TEXT below:

E.J. had just came out of a 27 year retirement when that footage was shot in 1999. He was 59 years old.
Geez, I'm really not paying attention to the details in these pics. I hadn't noticed the bulb type horn mounted on the handlebars. At the finish line I can imaging that squeeze-bulb being inflated like a balloon!
Finally get to see some good pictures. Great stories, too. I couldn't imagine just trying to keep the bike from falling over. Big weight difference between a bike engine and a small block Chevy. I thought Ted Nugent was the Michigan Madman, clearly E.J. Potter was the real one. Beyond badass.
I knew the man that made the original Widow Maker that EJ had bought, from him. A man named Gary Werner, who was at one time on Big Daddy's pit crew and built at least one of his chassis for Garlits in the late 60's or early 70's. He always spoke highly of EJ and bought the bike back (the original) from him in the late 90's, he later (late 90's early 2000's maybe) built a new bike and was in Florida trying to get certified by the NHRA and died in a freak accident in a test run while EJ & a few others where watching, hooked his foot in a storm culvert while slowing down. That was the last I heard of EJ until his death, he lived through some crazy things, and did most of them.

End of TEXT.
INFORMATION below:

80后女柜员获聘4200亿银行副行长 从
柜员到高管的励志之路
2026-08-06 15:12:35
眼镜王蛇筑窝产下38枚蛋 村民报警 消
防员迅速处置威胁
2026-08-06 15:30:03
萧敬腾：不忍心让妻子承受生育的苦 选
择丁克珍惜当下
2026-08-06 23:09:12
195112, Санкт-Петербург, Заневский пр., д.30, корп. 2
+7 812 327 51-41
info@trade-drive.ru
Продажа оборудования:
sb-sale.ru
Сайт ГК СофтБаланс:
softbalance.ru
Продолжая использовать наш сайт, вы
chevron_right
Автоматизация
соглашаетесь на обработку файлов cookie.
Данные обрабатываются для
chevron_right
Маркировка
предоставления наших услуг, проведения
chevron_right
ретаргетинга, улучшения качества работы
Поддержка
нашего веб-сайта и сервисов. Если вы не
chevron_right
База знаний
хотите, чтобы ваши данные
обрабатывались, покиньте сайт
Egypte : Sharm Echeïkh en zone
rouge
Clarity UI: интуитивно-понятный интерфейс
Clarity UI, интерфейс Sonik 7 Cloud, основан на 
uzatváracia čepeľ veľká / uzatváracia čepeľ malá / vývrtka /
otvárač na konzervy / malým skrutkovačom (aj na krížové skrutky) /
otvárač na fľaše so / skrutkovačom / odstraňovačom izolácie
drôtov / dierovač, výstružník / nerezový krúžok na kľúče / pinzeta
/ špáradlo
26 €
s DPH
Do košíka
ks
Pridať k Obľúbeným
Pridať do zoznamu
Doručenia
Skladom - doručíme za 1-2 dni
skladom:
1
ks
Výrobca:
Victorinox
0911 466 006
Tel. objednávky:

End of INFORMATION.

◆ TASK ITEM A ◆
Answer these from the E.J. Potter comments:
(i) How old was E.J. when the footage was shot in 1999?
(ii) What type of horn is mounted on the handlebars?
(iii) Whose pit crew was Gary Werner once part of?
◆ TASK ITEM B ◆
Transcribe the E.J. Potter comments from "Geez, I'm really" up to and including "like a balloon!", word for word.

◆ YOUR RESPONSE A ◆
(i) 59 years old
(ii) A bulb type horn
(iii) Big Daddy's

◆ YOUR RESPONSE B ◆
Geez, I'm really not paying attention to the details in these pics. I hadn't noticed the bulb type horn mounted on the handlebars. At the finish line I can imaging that squeeze-bulb being inflated like a balloon!